Hosmer's Inn Luncheon at the Maple Sugar Festival
Historic Dining team members sitting down to enjoy lunch themselves! 

Maple Sugar Fest also happens to be personally significant as it marks my 1-year workiversary in my current role as Manager of Community Lifeways, and 8 years (9 museum seasons) with GCV&M.  (If you're interested in reading more about what I do, in addition to overseeing the Historic Dining programs, find all the details in this blogpost: Going, Going, Gone: A Recap of Season #8!)

Back to the Hosmer's Inn Luncheon...have you ever wanted to dine in a historic inn?  During each day of the Maple Festival, we're serving a selection of savory, cold weather favorites from 11am-2pm, with dine-in and (limited) to-go options! 

Murie carrying a tray into the front parlor.

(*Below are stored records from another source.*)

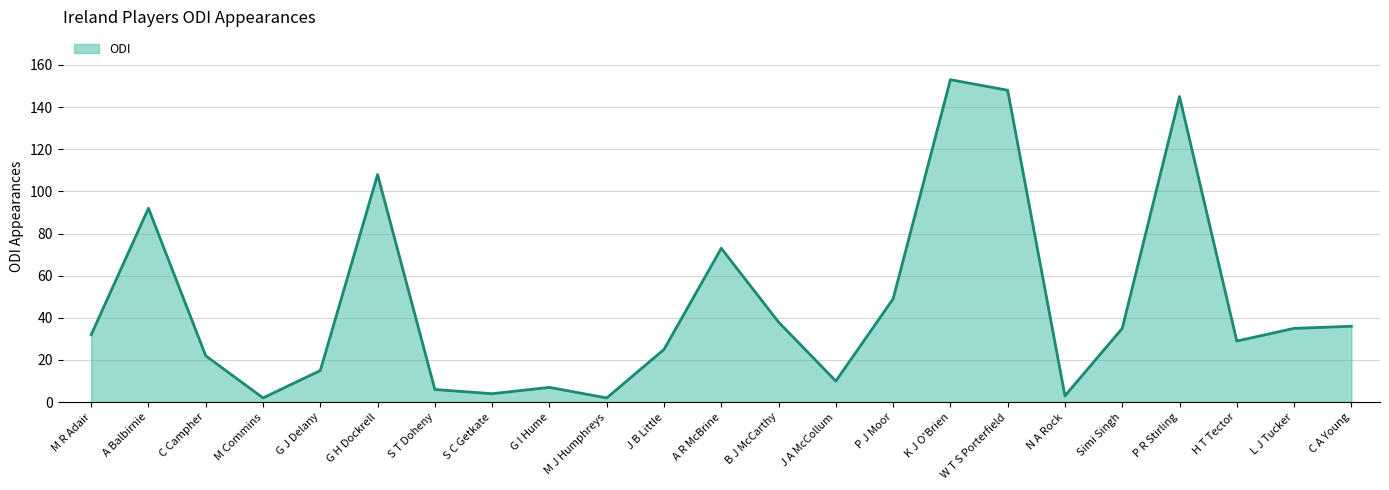

What position from the right is P J Moor?

9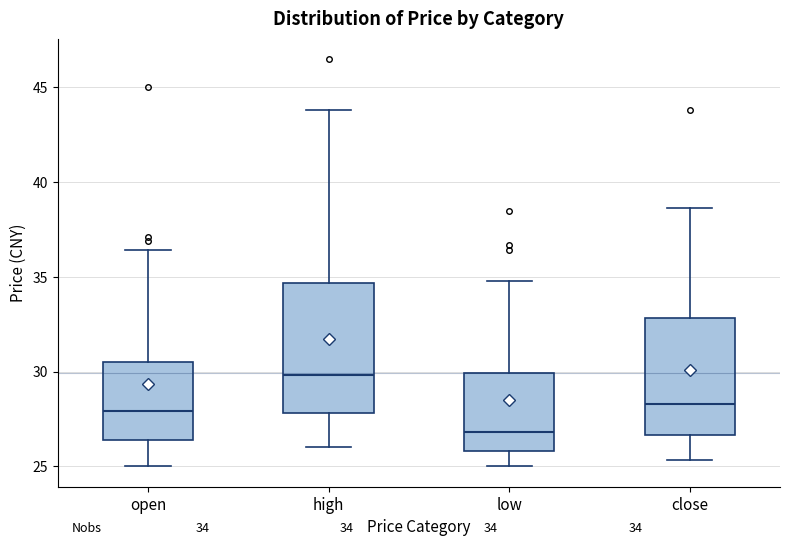

Which box has the highest median line?

high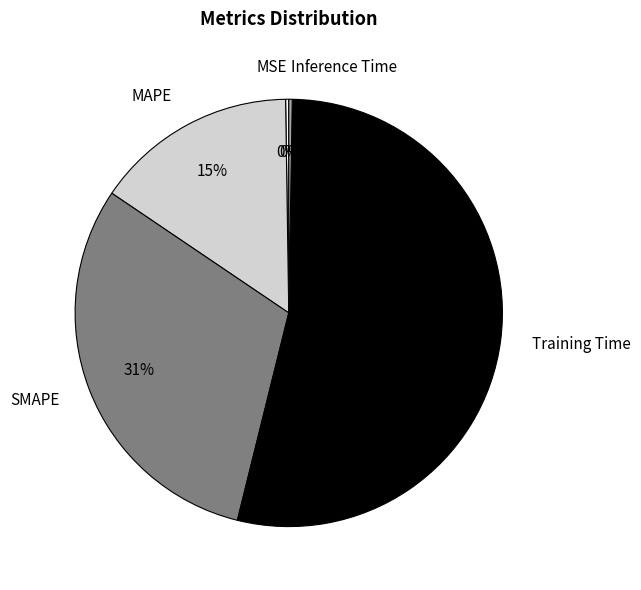

Is it true that Training Time is 48% of the pie?

False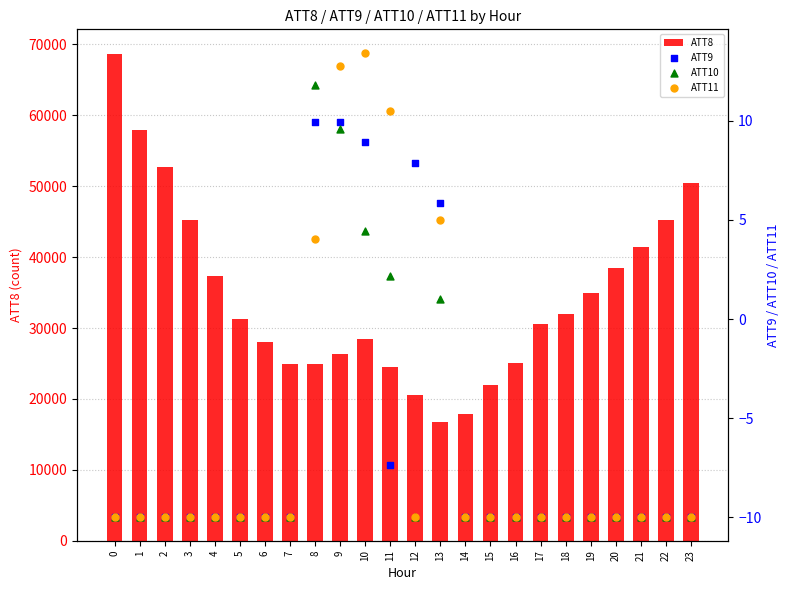

Which series reaches the minimum Y coordinate?

ATT9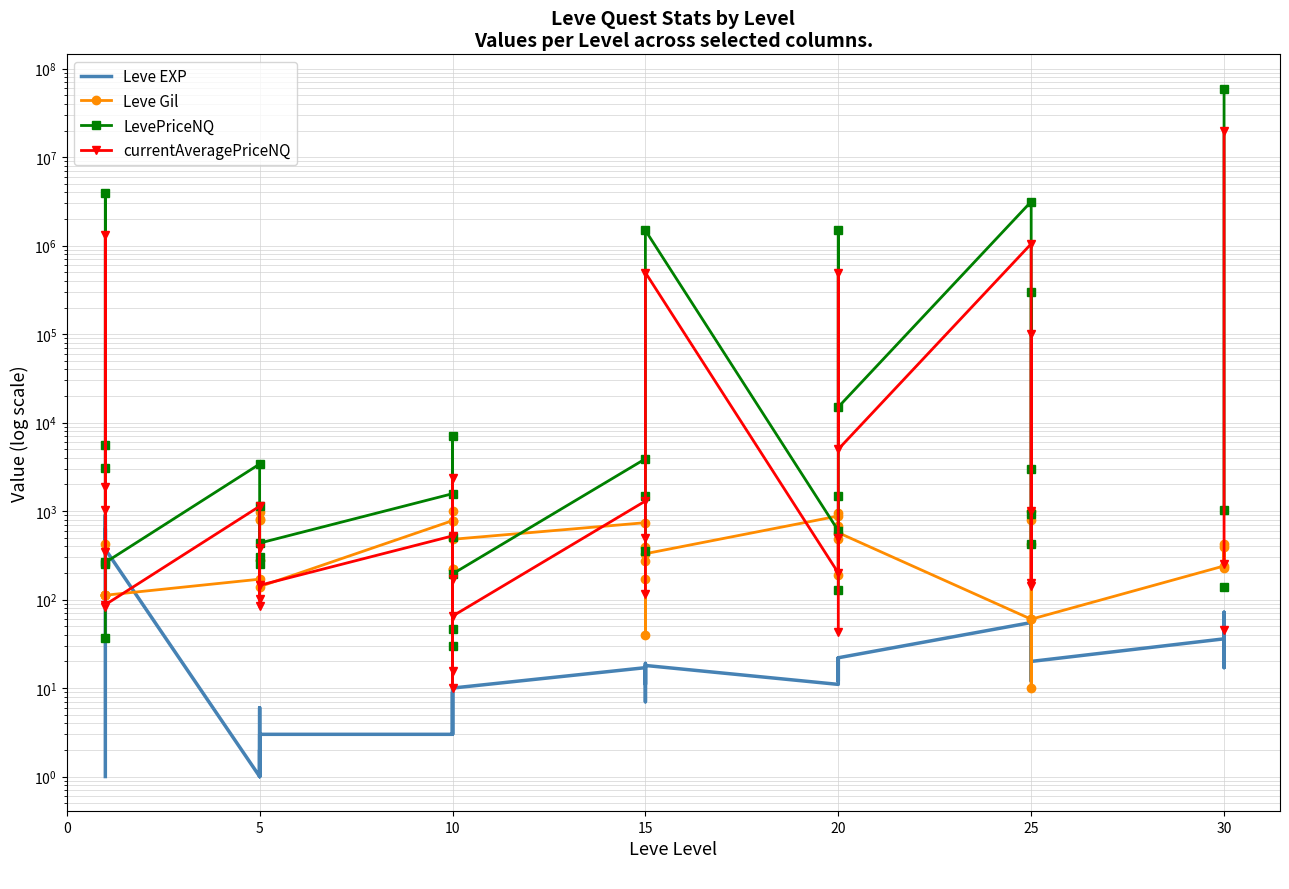

Where is the first local minimum for LevePriceNQ?

20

After you step into the cozy inn, which has been transformed to seat up to 45 guests at a time, our costumed servers are ready to take your order and serve up some lunch or midday beverages (which would pair perfectly with any of the sweet treats available from the Confectionery across the Village Square).  Escape the cold (and rain or snow) and warm up by any of the four fireplaces we keep blazing - sit back, relax, and chat about your favorite activities so far!

Here's a look at your four dining room choices; and yes, you are more than welcome to seat yourselves, or our servers will be happy to guide:

Front parlor

Private dining room

Family dining room

Tap room

Which room is your favorite?

As for the menu options: enjoy a bowl of homemade chili with a generous slice of cornbread and butter, which is a new offering this year.  Top a baked potato with sour cream, cheese, and maybe even chili, or keep it simple with salted butter.  Hot beverage options include the historic American Heritage Chocolate, as well as modern hot chocolate, tea (regular and decaf), and coffee; ice cold bottled water is also available.

Luncheon menu offers a selection of savory, cold weather favorites like homemade chili, cornbread, baked potatoes, and warm beverages, including the historic American Heritage chocolate drink.
Hosmer's Inn is open for dining each day of the festival, from 11am-2pm. 

Backroom Baked Potato Break!

And finally, the obligatory OOTD (Outfit of the Day) picture for Maple Sugar Festival, Day One!  Kelly & I both rocked our Maple browns!  I'm literally SO obsessed with her new dress (which she made just in time for the event) - whereas I threw together some work clothes from my closet this morning: 

The obligatory OOTD (Outfit of the Day) picture for Maple Sugar Festival, Day One!
Kelly & I both rocked our Maple browns!

There are three more dates to catch the event, so don't miss your chance to dine with us at Hosmer's Inn by purchasing your tickets at: Maple Sugar Festival & Pancake BreakfastHope to serve you then! 

That's a wrap for Day One of the Maple Sugar Festival!
See you out there tomorrow and next weekend!